In some nascent markets, such as Myanmar, mobile phone penetration rates have grown astronomically in a very short period of time (SIM cards now cost $1.50 – four years ago they were over $2,000), making the country seemingly ripe for technology leapfrogging. Yet, women still gather weekly in groups to meet with loan officers, discuss their businesses and receive disbursements, and pay back loans of $50 to $100. Are these women ready to leave their support groups and loan officers in favor of transacting over their phones? While technology and digitization can be a way forward, the actual adoption of technology on a large scale has not yet happened in some places and models have not yet been proven.
In China, peer-to-peer lending (P2P) has grown exponentially since 2012, helping address a huge lending gap to individuals and small businesses. Unfortunately, P2P has since suffered from issues of fraud and is viewed as a potential systemic risk to the economy if China’s growth continues to slow down and people are unable to pay back their loans. Questions remain, however, on how fast can societies adapt, which models will succeed, and for some, is there a credible substitute for the human side of banking? Which technologies and business models will withstand credit cycles, be adopted by clients, and help reach the remaining 2 billion adults who do not have access to financial services, 55 percent of whom are women?

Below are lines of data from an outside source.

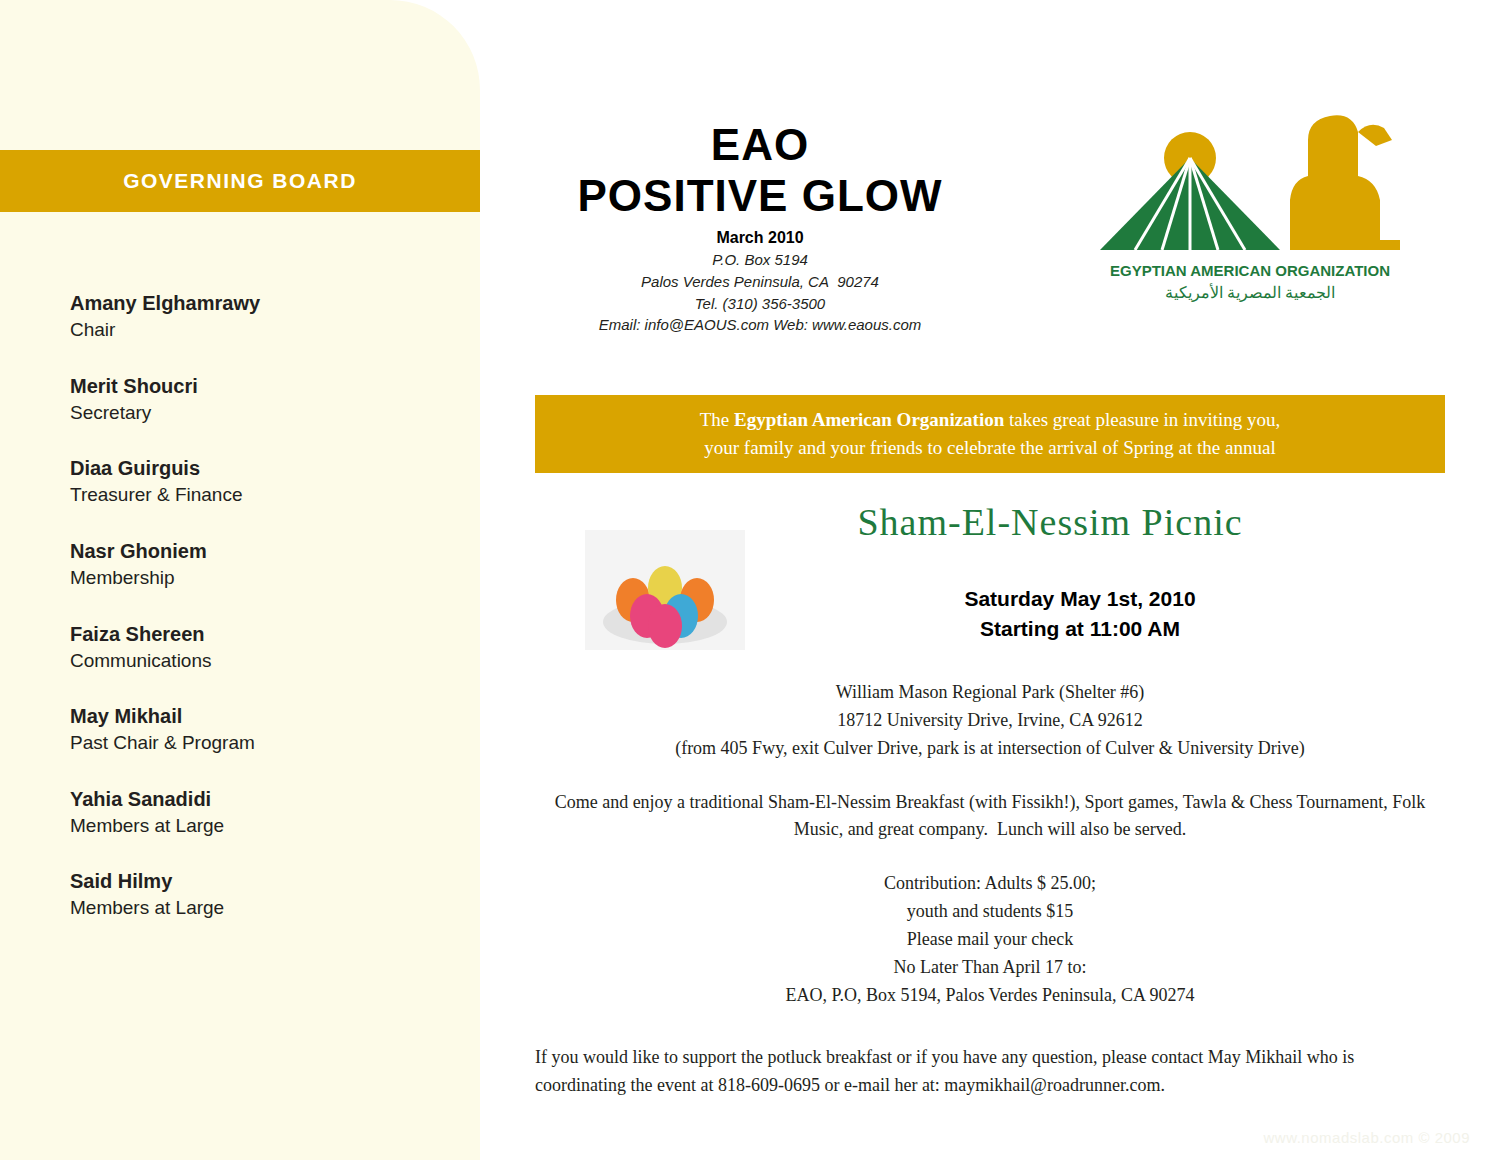Governing Board
Amany Elghamrawy Chair
Merit Shoucri Secretary
Diaa Guirguis Treasurer & Finance
Nasr Ghoniem Membership
Faiza Shereen Communications
May Mikhail Past Chair & Program
Yahia Sanadidi Members at Large
Said Hilmy Members at Large
EAO
POSITIVE GLOW
March 2010
P.O. Box 5194
Palos Verdes Peninsula, CA 90274
Tel. (310) 356-3500
Email: info@EAOUS.com Web: www.eaous.com
EGYPTIAN AMERICAN ORGANIZATION الجمعية المصرية الأمريكية
The Egyptian American Organization takes great pleasure in inviting you,
your family and your friends to celebrate the arrival of Spring at the annual
Sham-El-Nessim Picnic
Saturday May 1st, 2010
Starting at 11:00 AM
William Mason Regional Park (Shelter #6)
18712 University Drive, Irvine, CA 92612
(from 405 Fwy, exit Culver Drive, park is at intersection of Culver & University Drive)
Come and enjoy a traditional Sham-El-Nessim Breakfast (with Fissikh!), Sport games, Tawla & Chess Tournament, Folk Music, and great company. Lunch will also be served.
Contribution: Adults $ 25.00;
youth and students $15
Please mail your check
No Later Than April 17 to:
EAO, P.O, Box 5194, Palos Verdes Peninsula, CA 90274
If you would like to support the potluck breakfast or if you have any question, please contact May Mikhail who is coordinating the event at 818-609-0695 or e-mail her at: maymikhail@roadrunner.com.
www.nomadslab.com © 2009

All clients are not the same
Women are widely viewed as credit-worthy borrowers – as microfinance flourished worldwide over the last 30 years, women have generally proven to be better borrowers than men. In this context, “better borrowers” means that women are more likely to repay loans on time and use the money for productive purposes, such as investing in their businesses, their children’s education, and the family’s healthcare.
However, women are also seen as risk-averse, and perhaps don’t borrow enough to maximize growth for their business, increase returns, and build sustainable wealth. In many poor countries, women continue to pay the same interest rates as less creditworthy borrowers. In the US, we offer the best credit clients better pricing – in effect, passing along to the client some of the savings financial services companies gain in credit costs. This is the beauty of an effective, data-driven bank – unlike manufacturing companies that sell widgets, pricing can be tailored to client quality.
What if MFIs and other lending institutions were able to do the same thing in emerging markets? The best quality borrowers would have access to more capital at better rates, and lending institutions could retain these clients by recognizing their value. On the other end of the spectrum, variable pricing would allow lending institutions to offset the real or perceived risk of “thin file” clients with higher pricing.
Driving financial inclusion forward
It remains to be seen how today’s financial inclusion efforts will drive forward the actions and innovation needed to provide women with the financial services they need. The financial inclusion gender gap is about more than clients for MFIs and organizations like Accion. It is a fundamental discussion on opportunity and inclusiveness. Another 100 years to close the gap is far too long and far too costly for the world economy. Integrating education, influencing regulation, tapping into technology and serving women where and how they need to be served are just a few of the initiatives that will help make full financial inclusion a reality.